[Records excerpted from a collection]
++++++++++

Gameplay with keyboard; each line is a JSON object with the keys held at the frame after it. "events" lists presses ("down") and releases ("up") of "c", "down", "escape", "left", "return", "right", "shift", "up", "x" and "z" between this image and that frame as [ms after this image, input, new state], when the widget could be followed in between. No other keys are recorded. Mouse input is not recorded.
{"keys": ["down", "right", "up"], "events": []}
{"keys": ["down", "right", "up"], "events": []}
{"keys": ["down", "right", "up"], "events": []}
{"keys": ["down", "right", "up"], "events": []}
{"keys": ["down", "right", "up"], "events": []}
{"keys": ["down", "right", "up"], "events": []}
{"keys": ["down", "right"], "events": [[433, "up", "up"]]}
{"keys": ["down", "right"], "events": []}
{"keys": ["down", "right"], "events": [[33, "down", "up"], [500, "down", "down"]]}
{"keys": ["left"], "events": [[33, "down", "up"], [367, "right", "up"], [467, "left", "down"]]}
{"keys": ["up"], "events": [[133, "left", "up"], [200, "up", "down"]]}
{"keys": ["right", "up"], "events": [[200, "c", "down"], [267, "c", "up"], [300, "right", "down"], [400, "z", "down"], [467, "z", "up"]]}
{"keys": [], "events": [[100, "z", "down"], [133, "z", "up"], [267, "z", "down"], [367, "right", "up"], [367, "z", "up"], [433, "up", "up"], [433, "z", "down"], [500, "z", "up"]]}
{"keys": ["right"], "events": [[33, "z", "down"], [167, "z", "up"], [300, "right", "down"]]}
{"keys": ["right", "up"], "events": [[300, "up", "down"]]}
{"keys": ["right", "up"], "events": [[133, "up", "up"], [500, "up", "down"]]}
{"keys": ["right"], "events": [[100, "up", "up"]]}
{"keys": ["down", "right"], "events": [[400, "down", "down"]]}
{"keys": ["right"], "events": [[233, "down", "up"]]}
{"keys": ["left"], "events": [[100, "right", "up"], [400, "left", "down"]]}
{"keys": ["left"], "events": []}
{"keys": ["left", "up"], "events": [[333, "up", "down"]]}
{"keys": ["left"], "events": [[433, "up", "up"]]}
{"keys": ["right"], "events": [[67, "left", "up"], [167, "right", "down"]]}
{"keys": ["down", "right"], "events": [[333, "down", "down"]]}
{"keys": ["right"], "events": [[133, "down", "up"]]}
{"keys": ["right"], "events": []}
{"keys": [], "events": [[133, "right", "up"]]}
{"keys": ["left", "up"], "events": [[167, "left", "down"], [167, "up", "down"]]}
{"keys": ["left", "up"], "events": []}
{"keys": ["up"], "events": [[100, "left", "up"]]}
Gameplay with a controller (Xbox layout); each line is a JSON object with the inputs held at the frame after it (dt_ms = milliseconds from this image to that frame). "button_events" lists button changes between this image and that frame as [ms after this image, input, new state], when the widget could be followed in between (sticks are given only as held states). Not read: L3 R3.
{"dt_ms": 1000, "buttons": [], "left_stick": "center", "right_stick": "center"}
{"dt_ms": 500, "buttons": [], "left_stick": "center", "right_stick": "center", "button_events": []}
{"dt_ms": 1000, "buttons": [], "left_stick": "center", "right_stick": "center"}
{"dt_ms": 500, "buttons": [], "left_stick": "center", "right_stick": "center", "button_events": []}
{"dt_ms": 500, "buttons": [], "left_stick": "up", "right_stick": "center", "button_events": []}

++++++++++

= Work instructions =
Go through the entries above and pull out each line with "when" in it.

= Answer box =
Gameplay with keyboard; each line is a JSON object with the keys held at the frame after it. "events" lists presses ("down") and releases ("up") of "c", "down", "escape", "left", "return", "right", "shift", "up", "x" and "z" between this image and that frame as [ms after this image, input, new state], when the widget could be followed in between. No other keys are recorded. Mouse input is not recorded.
Gameplay with a controller (Xbox layout); each line is a JSON object with the inputs held at the frame after it (dt_ms = milliseconds from this image to that frame). "button_events" lists button changes between this image and that frame as [ms after this image, input, new state], when the widget could be followed in between (sticks are given only as held states). Not read: L3 R3.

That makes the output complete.